» **Goal**
Convert each line of the listing below into a JSON array with one string per line. Skip blank lines and leave the pictures out.

☆ ☆ ☆

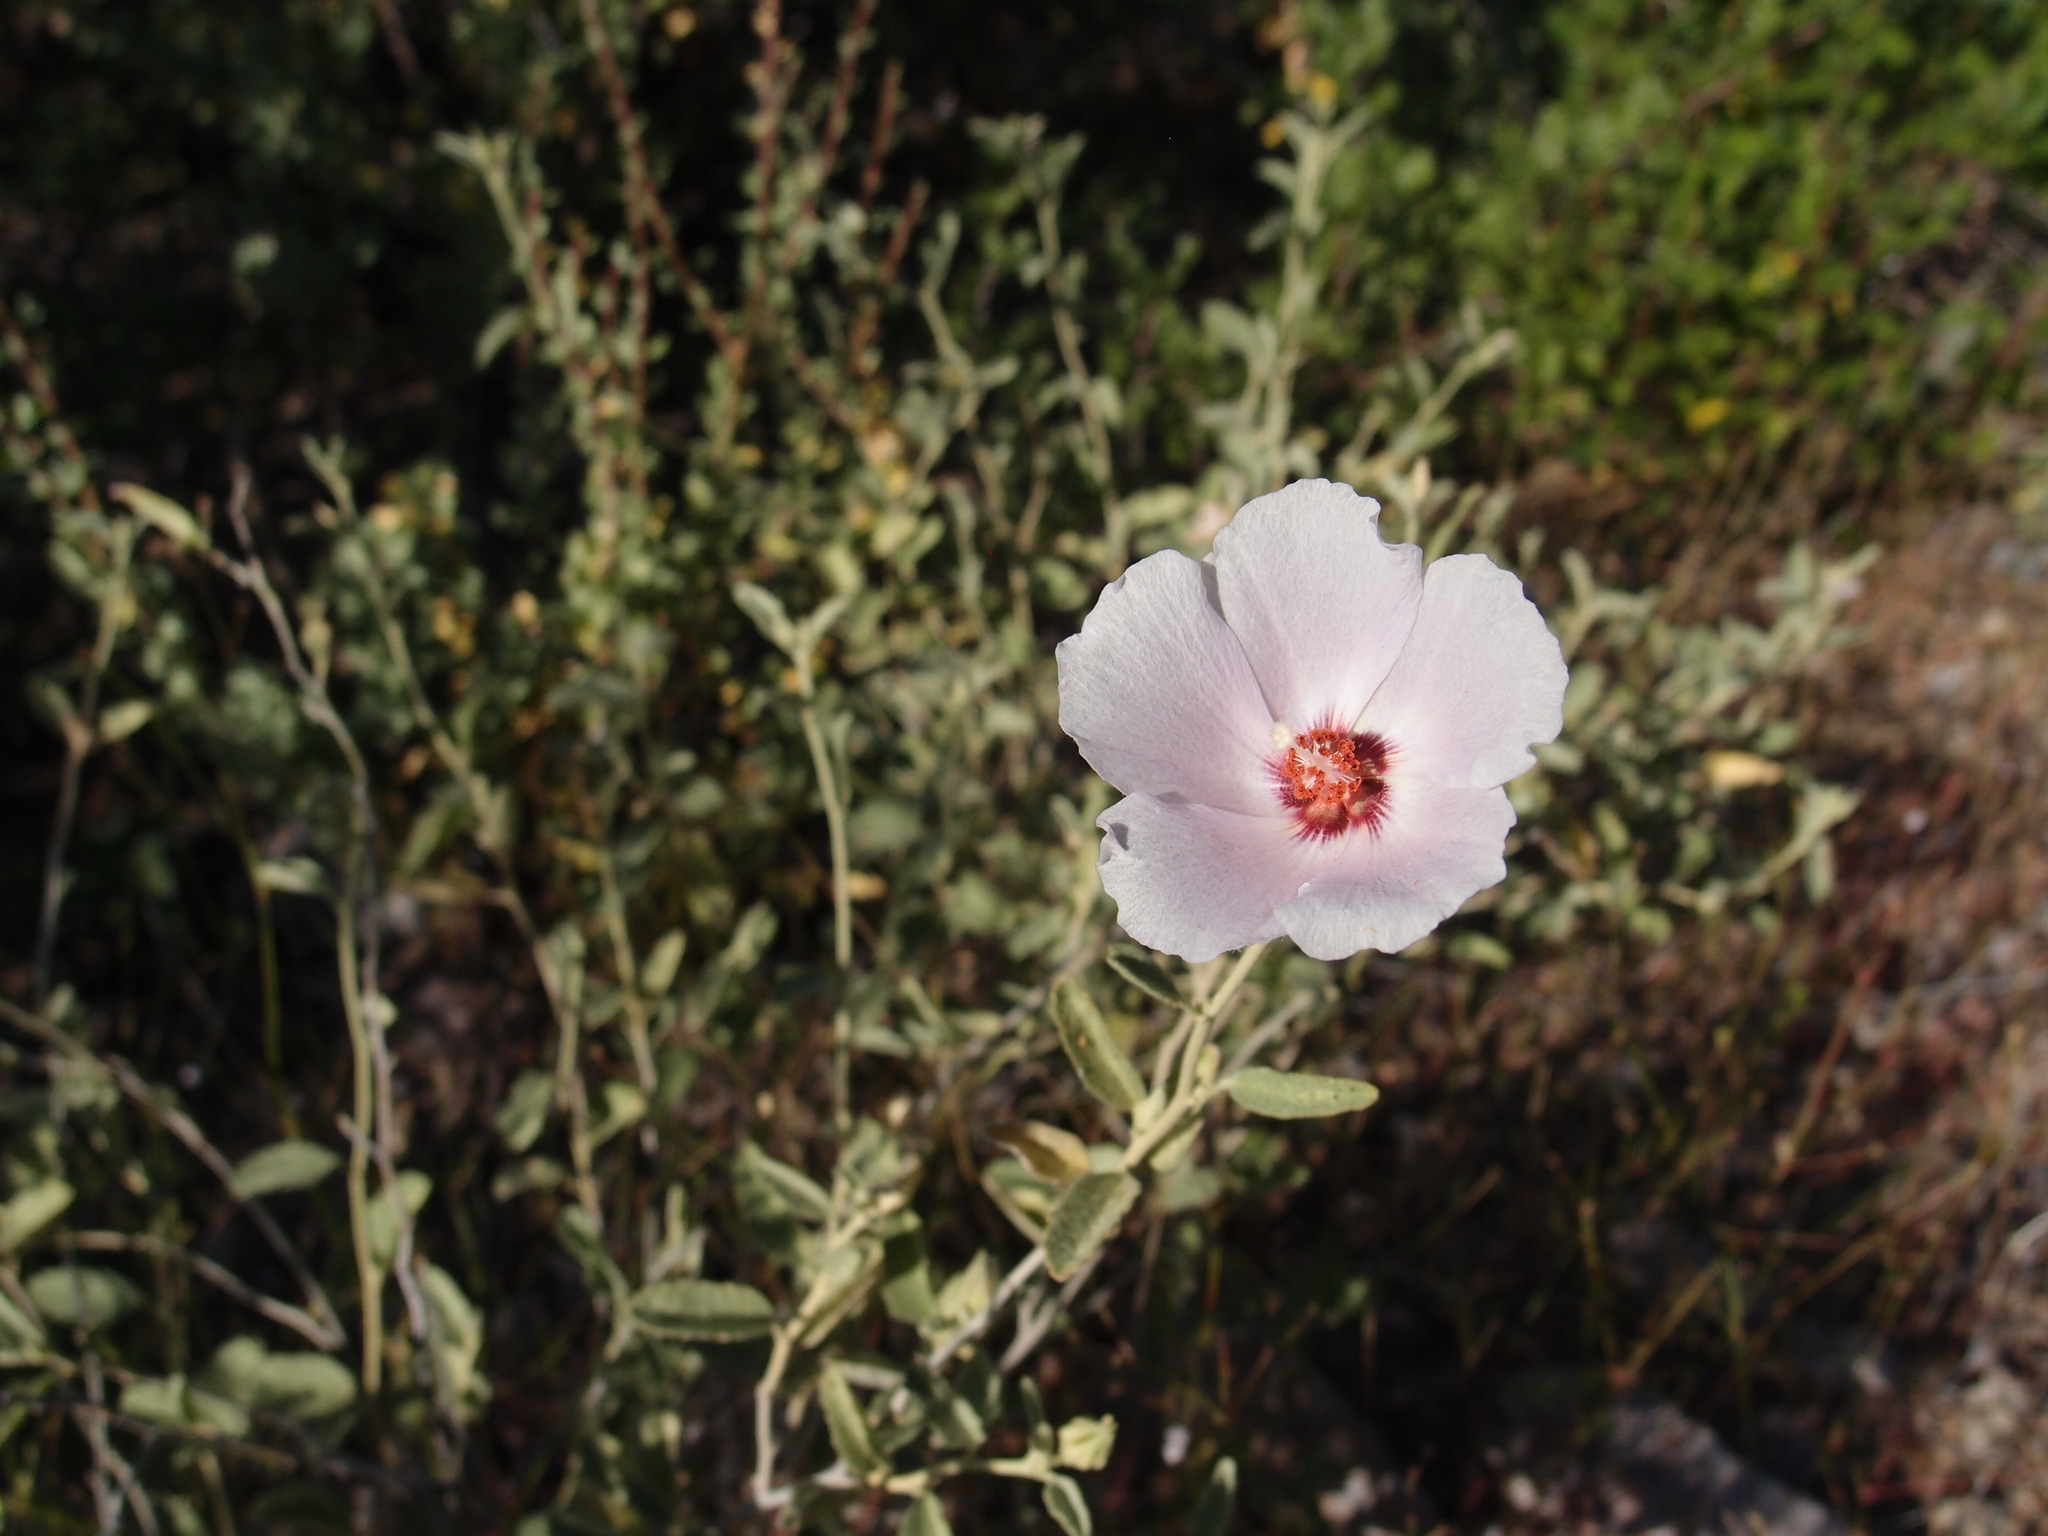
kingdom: Plantae
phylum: Tracheophyta
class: Magnoliopsida
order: Malvales
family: Malvaceae
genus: Hibiscus
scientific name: Hibiscus denudatus
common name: Paleface
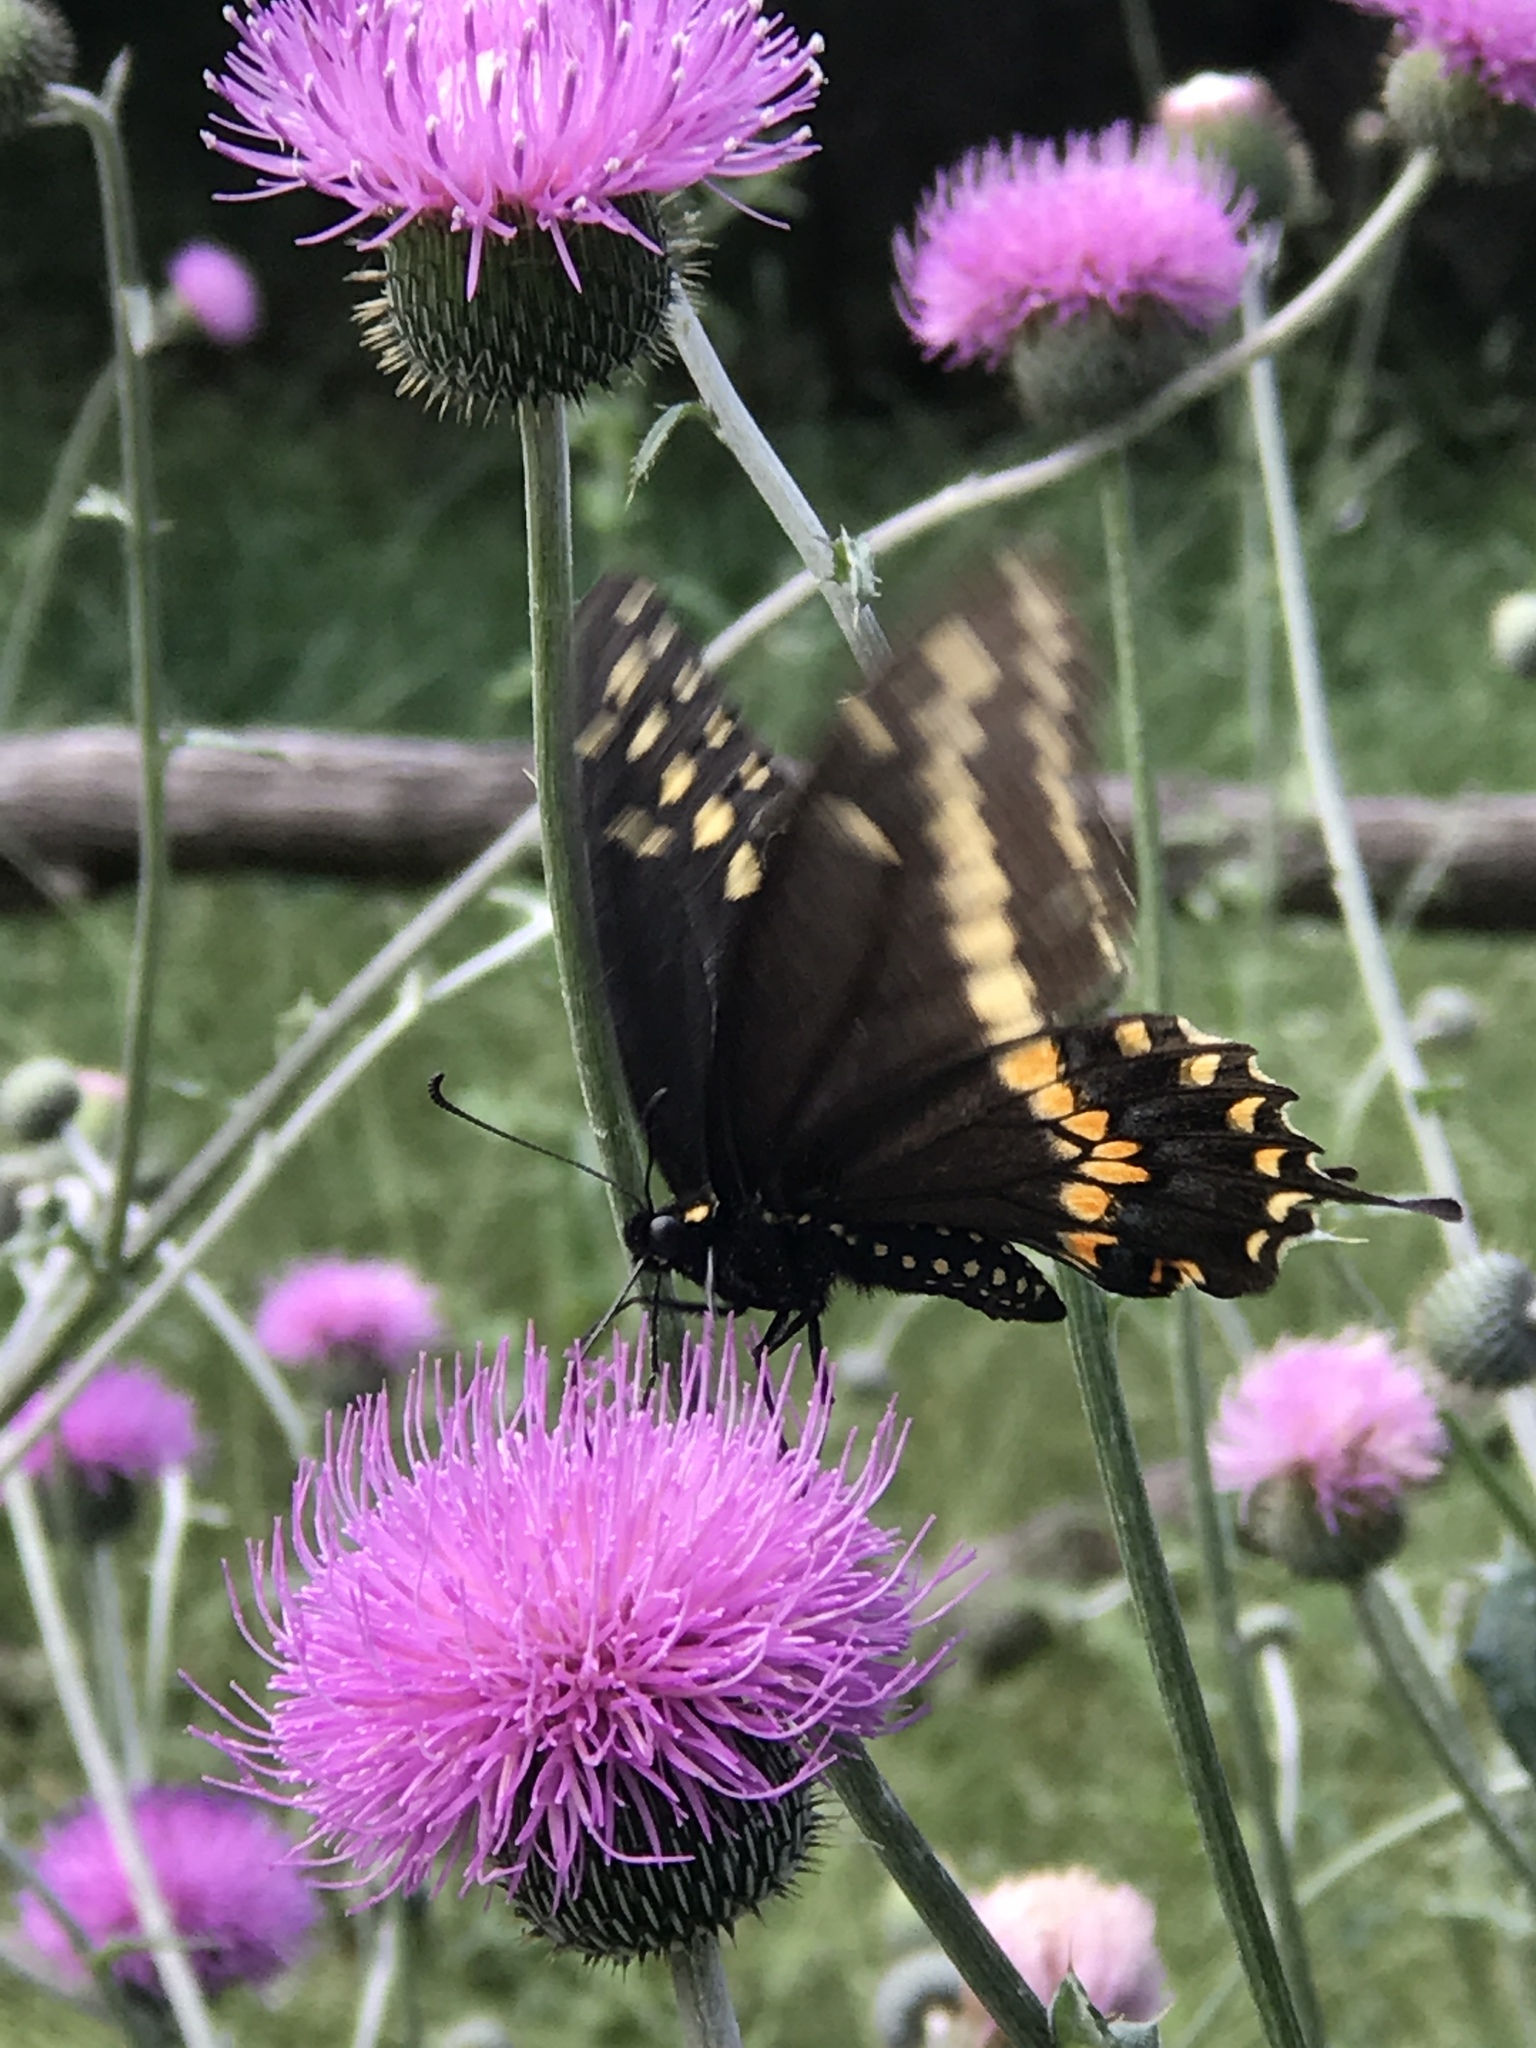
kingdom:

☆ ☆ ☆

» **Result**
[
  "kingdom: Plantae",
  "phylum: Tracheophyta",
  "class: Magnoliopsida",
  "order: Malvales",
  "family: Malvaceae",
  "genus: Hibiscus",
  "scientific name: Hibiscus denudatus",
  "common name: Paleface",
  "kingdom:"
]